I do wish for more beef and conviction in the vocals, and as it stands this contradiction kind of means the EP can’t fully breathe. There’s nothing worse than hearing a grimy riff only for the vocals to drift by with no effect.
‘Walk With Me’ has a nice catchy glint to its introduction, with flecks of old Ratt and that sleazy L.A. scene. “I see her dancing at a local bar” the vocalist croons, but I need to be convinced he was there. His tone just drops beneath the wave of fiery axe work, then suddenly he finds an extra level and I’m left wondering why for the most part he just didn’t turn up. Am I suggesting Dirty Tricks get a new vocalist? Maybe… but if not then this guy needs to find his voice because in this day and age bands need a bit of oomph to impress me.

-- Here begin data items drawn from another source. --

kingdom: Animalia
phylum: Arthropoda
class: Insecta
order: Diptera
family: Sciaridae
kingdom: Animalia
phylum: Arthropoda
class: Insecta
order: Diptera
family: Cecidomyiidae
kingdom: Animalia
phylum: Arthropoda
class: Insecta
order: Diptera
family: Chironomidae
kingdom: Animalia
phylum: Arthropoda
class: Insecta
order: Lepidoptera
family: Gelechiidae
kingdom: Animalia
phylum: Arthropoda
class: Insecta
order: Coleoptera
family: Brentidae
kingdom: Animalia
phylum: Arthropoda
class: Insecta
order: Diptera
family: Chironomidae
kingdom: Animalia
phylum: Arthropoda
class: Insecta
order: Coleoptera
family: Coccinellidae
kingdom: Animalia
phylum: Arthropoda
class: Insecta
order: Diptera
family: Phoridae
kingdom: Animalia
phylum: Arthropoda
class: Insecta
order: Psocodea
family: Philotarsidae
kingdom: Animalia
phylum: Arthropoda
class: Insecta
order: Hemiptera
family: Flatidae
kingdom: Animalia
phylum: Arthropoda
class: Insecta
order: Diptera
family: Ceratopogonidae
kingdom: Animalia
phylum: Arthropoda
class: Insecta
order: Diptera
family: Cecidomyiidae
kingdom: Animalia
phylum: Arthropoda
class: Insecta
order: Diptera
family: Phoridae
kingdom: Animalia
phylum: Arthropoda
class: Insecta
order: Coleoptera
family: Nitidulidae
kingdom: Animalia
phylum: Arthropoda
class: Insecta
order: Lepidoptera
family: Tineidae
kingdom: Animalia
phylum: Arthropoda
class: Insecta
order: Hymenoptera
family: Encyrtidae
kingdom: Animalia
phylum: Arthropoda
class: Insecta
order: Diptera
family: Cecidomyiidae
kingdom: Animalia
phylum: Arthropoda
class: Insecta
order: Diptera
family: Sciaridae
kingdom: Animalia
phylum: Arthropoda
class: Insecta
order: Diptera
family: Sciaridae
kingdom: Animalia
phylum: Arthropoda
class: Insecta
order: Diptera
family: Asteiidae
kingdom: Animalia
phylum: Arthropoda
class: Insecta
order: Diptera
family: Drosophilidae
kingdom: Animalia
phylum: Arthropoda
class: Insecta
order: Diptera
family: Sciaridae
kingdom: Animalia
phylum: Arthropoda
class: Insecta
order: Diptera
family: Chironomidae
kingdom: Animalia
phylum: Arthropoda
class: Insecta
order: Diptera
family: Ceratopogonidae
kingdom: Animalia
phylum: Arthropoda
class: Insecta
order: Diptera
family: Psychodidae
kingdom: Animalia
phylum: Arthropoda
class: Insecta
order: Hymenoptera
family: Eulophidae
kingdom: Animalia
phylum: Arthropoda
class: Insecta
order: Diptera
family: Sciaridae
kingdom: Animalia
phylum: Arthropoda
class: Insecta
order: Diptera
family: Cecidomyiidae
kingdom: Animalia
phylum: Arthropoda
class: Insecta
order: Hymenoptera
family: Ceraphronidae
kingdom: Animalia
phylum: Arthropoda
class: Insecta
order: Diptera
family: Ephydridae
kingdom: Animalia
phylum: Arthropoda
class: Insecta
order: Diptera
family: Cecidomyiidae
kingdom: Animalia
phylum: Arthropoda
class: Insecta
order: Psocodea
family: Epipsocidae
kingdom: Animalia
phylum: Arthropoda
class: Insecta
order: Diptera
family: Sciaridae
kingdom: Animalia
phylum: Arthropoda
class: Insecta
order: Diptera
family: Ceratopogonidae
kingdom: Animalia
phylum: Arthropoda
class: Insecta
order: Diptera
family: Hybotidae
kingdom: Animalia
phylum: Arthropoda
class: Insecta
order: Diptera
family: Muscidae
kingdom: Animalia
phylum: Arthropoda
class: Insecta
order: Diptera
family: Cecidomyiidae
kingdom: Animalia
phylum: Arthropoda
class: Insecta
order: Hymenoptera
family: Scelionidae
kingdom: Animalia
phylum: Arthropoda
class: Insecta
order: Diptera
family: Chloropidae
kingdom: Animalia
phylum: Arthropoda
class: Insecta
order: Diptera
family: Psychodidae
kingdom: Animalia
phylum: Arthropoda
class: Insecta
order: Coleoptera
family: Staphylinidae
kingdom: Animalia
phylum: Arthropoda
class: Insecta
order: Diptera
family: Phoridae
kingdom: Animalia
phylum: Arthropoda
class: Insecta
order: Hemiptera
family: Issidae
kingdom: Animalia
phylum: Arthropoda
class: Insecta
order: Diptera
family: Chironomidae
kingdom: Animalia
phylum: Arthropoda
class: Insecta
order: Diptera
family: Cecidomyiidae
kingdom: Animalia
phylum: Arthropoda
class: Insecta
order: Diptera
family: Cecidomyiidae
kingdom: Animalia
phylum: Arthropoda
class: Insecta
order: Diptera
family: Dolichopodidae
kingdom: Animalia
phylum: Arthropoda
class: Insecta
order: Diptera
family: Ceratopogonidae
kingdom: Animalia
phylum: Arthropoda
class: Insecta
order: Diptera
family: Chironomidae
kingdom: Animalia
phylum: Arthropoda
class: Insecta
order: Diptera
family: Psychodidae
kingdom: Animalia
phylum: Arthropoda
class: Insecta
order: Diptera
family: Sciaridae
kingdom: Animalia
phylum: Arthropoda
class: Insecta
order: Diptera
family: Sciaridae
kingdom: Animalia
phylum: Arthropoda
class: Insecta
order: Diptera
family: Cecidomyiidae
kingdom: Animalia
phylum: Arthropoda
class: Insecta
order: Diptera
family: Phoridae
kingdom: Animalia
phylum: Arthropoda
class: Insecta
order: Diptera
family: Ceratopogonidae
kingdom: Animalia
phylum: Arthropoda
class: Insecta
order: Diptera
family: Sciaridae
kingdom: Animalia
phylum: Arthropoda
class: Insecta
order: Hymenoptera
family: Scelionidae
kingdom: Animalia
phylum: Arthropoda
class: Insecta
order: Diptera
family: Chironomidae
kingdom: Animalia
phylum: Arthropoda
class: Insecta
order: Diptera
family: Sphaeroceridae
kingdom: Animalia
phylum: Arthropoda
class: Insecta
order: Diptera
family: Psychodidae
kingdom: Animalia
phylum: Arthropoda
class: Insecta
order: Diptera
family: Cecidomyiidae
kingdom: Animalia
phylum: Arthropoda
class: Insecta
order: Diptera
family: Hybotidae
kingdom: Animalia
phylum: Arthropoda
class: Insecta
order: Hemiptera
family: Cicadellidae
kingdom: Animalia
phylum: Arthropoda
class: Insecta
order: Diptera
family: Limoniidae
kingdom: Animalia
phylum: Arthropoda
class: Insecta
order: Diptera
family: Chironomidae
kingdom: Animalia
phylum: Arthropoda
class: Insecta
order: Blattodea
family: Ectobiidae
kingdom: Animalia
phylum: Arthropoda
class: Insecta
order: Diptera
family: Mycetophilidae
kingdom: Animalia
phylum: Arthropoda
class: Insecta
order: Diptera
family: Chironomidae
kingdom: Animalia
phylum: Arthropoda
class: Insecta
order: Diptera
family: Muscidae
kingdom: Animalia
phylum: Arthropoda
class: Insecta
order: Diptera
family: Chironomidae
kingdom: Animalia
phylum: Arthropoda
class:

The songs though are very good. They evoke images of crackly demo tapes given out on the sidewalks of Hollywood circa 1985, and as the title track struts in with that moody riffage I’m moved by the lyrics: “Cold streets, no sunlight… being stuck in a rut… I need more, my life is like a chore… same people, doin’ nothin’”. But I need a vocalist who rams such desperation down my throat, because while the instruments are moving in the right direction the lack of beef in the vocal delivery irks me with each repeated listen.
So, while Dirty Tricks have that musical edge, they are not the full package as yet. Hopefully, given time, they’ll bloom into a fully fledged swaggering rock giant, but this one, through all its positives, needs work.